> Given task A: In the Centamin text, revise the passage that begins at the words "All directors must" and stops after "remuneration report.", putting "annual report" in place of "remuneration report".
> Given task B:
Answer these questions from the Centamin text:
(i) Where is the Company incorporated?
(ii) On what date were the Articles of Association adopted?
(iii) What share of the Sukari Gold Mining Company is held by the Egyptian Mineral Resource Authority?

> Document text:

Company legal form and structure

Centamin plc, number 109180 (the “Company”) is a mineral exploration, development and mining company dual listed on the London 
Stock Exchange (LSE: CEY) and the Toronto Stock Exchange (TSX: CEE).

The Company is incorporated in the island of Jersey with the company number 109180. The Company conducts limited activity in its own 
right, with certain of the subsidiary and jointly controlled entities carrying out exploration, development and mining activity. Details of all 
subsidiaries are listed in Note 21 to the financial statements.

The Company’s principal asset, the Sukari Gold Project, is operated by the Sukari Gold Mining Company, a joint stock company 
established under the laws of Egypt, which is owned 50% by Pharaoh Gold Mines NL, a wholly owned subsidiary of the Company, and 
50% held by the Egyptian Mineral Resource Authority.

Articles of Association
The Articles of Association govern many aspects of the management of the Company. The Articles may only be amended by a special 
resolution at a general meeting of the shareholders. The Articles of Association were adopted on 15 December 2011 and, together with 
the Memorandum of Association, are available for inspection at the Company’s registered office during normal office opening hours.

The liability of each member arising from the members respective holding of a share in the Company is limited to the amount (if any) 
unpaid on it. The Company has unrestricted corporate capacity.

Directors
Directors may be appointed by ordinary resolution. The Board may appoint a director but such a director may hold office only until the 
dissolution of the next annual general meeting after his appointment unless he is reappointed during that meeting. Each appointed 
director shall retire from office at each annual general meeting and may, if willing to act, be reappointed.

All directors must notify the Company of any shares held, acquired or disposed of in the Company. A register of director shareholdings is 
held at the registered office which is open to inspection by the members. The directors are also required to disclose shares held by their 
connected parties. Details of the interests of directors and their connected persons in the Company’s shares are outlined in the directors’ 
remuneration report.

Directors’ indemnity insurance
In accordance with Company’s Articles of Association and to the extent permitted by law, the Company may indemnify its directors out of 
its own funds to cover liabilities incurred as a result of their office.

> Supplied information:
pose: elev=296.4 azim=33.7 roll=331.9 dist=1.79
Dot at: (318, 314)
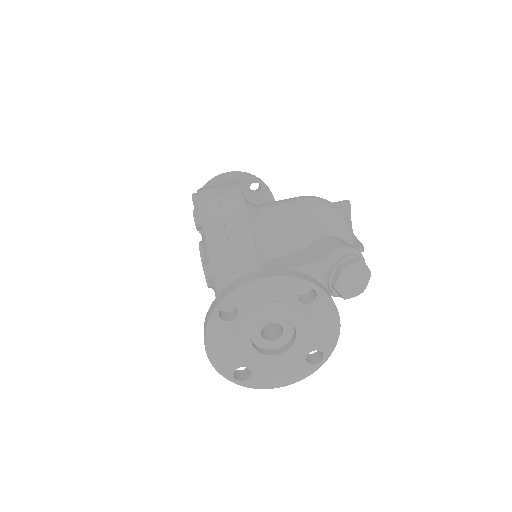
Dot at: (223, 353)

> Answer A:
All directors must notify the Company of any shares held, acquired or disposed of in the Company. A register of director shareholdings is 
held at the registered office which is open to inspection by the members. The directors are also required to disclose shares held by their 
connected parties. Details of the interests of directors and their connected persons in the Company’s shares are outlined in the directors’ 
annual report.

> Answer B:
(i) The island of Jersey.
(ii) 15 December 2011.
(iii) 50%.